The joint venture between Offshore Oil Engineering Co. and China Petroleum Engineering & Construction Corp. is part of the East African Crude Oil Pipeline Project, which will transport oil pumped in Uganda to the port of Tanga in Tanzania for export.
But the developers face opposition from residents, as well as environmental and climate-change advocacy groups. They are also struggling to obtain $3 billion in loan financing to complete the project.
Only a few will benefit, the rest will cry,” said Nyombi Morris, a Ugandan climate activist. “The project is displacing people, can pollute the water on which millions rely for their livelihoods, and has led to many arrests and kidnappings by the authorities.”
“The harsh reality is that oil does not necessarily bring prosperity,” Morris added.

RECORDS SUPPLIED —
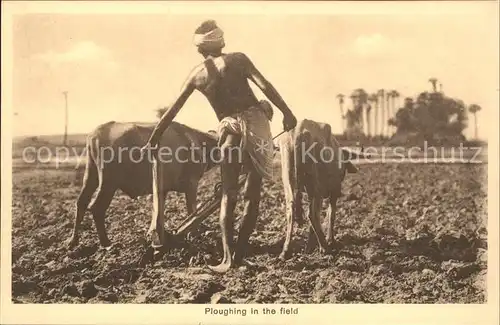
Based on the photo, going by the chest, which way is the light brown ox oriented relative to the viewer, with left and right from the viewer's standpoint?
facing away from the viewer and to the right of the viewer

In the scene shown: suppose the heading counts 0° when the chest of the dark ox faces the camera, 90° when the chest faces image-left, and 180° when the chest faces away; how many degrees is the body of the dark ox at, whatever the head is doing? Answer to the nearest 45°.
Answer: approximately 270°
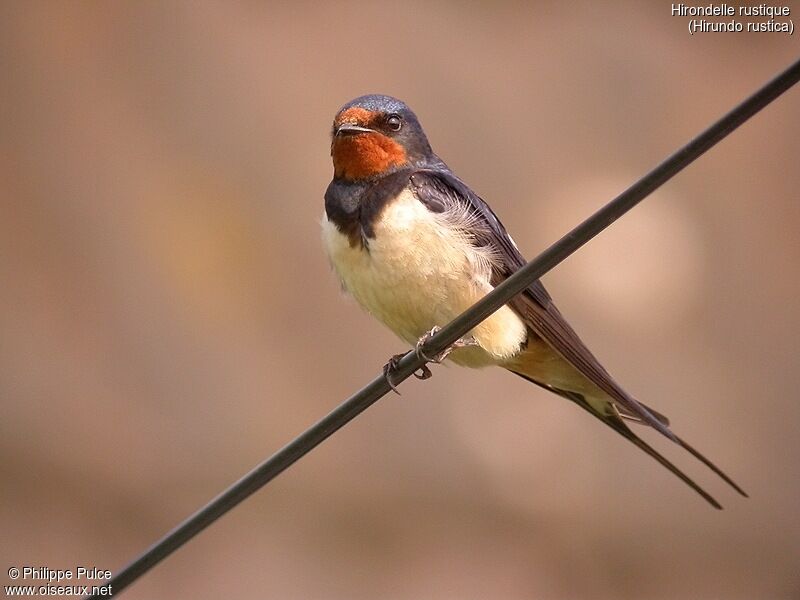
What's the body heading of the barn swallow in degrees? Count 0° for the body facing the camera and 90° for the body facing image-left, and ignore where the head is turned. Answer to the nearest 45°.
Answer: approximately 45°
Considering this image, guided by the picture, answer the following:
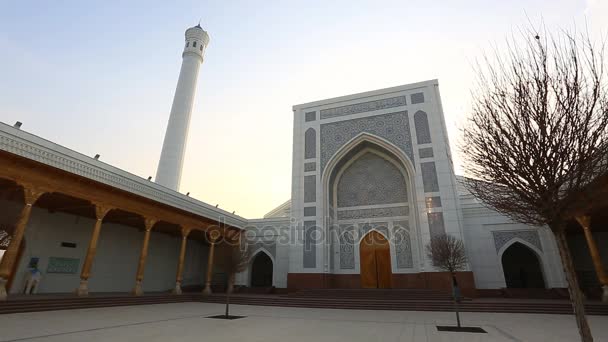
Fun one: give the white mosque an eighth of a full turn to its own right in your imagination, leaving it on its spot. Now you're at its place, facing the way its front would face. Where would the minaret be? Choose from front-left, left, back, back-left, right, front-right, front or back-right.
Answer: right

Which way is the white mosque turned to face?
toward the camera
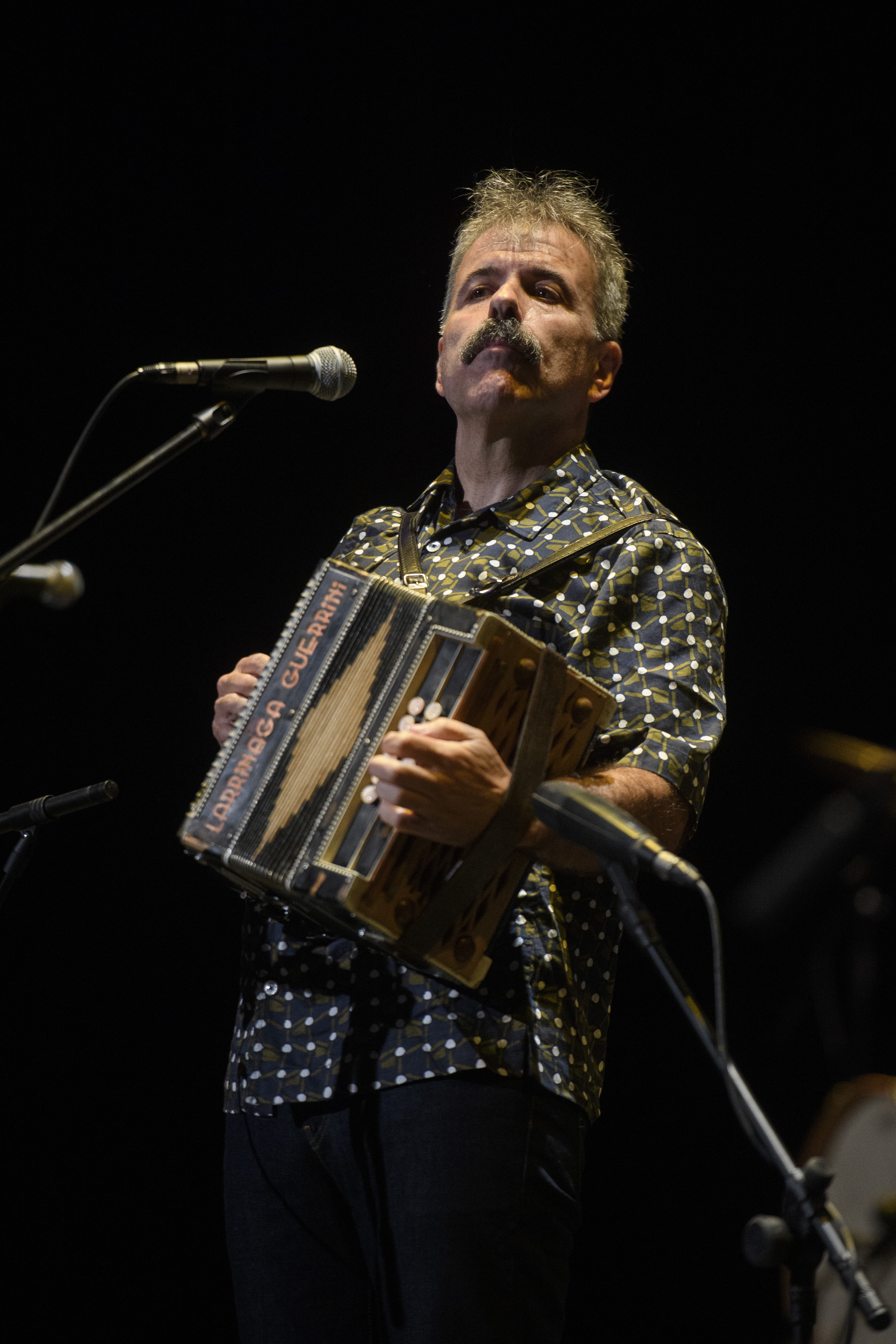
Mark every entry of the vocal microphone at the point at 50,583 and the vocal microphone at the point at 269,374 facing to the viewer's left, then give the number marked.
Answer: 0

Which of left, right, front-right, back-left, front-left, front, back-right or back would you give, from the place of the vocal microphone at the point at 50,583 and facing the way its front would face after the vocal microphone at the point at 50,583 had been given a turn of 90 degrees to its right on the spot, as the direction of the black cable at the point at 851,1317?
front-left

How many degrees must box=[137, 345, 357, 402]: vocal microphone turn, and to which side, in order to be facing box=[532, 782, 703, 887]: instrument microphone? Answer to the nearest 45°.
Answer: approximately 45° to its right

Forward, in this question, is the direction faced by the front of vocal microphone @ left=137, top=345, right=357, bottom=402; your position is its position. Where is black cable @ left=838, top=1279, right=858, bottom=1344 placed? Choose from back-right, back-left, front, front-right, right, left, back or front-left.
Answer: front-right

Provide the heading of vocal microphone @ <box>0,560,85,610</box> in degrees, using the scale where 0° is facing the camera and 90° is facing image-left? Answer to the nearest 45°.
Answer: approximately 270°

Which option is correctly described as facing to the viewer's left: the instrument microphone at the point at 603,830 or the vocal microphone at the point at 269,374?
the instrument microphone at the point at 603,830

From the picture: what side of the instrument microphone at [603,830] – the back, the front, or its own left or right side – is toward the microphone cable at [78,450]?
front

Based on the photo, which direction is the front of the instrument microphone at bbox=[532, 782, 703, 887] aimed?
to the viewer's left

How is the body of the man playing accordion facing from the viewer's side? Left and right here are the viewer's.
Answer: facing the viewer and to the left of the viewer

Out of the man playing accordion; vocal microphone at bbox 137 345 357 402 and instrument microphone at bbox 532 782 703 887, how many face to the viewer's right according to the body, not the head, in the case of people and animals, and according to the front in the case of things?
1

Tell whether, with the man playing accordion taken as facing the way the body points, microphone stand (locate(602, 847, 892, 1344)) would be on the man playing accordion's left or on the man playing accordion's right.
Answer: on the man playing accordion's left

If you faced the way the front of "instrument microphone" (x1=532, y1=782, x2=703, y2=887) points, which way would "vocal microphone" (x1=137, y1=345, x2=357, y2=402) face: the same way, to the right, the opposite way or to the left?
the opposite way

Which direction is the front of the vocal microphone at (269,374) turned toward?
to the viewer's right
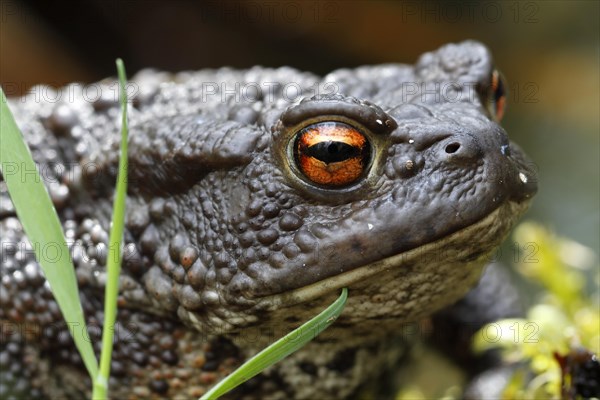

ASSIGNED TASK 1 — From the pipeline passage, list each harm that Nyombi Morris says the project is causing or can cause.
ASSIGNED TASK 2 —
Answer these from the pipeline passage:
(a) To which port will the pipeline carry oil for export?
(b) How much loan financing are the developers struggling to obtain?
(c) How is Nyombi Morris described?
The records have no connection to the pipeline passage.

YOUR RESPONSE 1 —
- Displacing people
- Possible pollution of the water on which millions rely for their livelihoods
- Many arrests and kidnappings by the authorities

YOUR RESPONSE 2 —
(a) The port of Tanga in Tanzania
(b) $3 billion
(c) As a Ugandan climate activist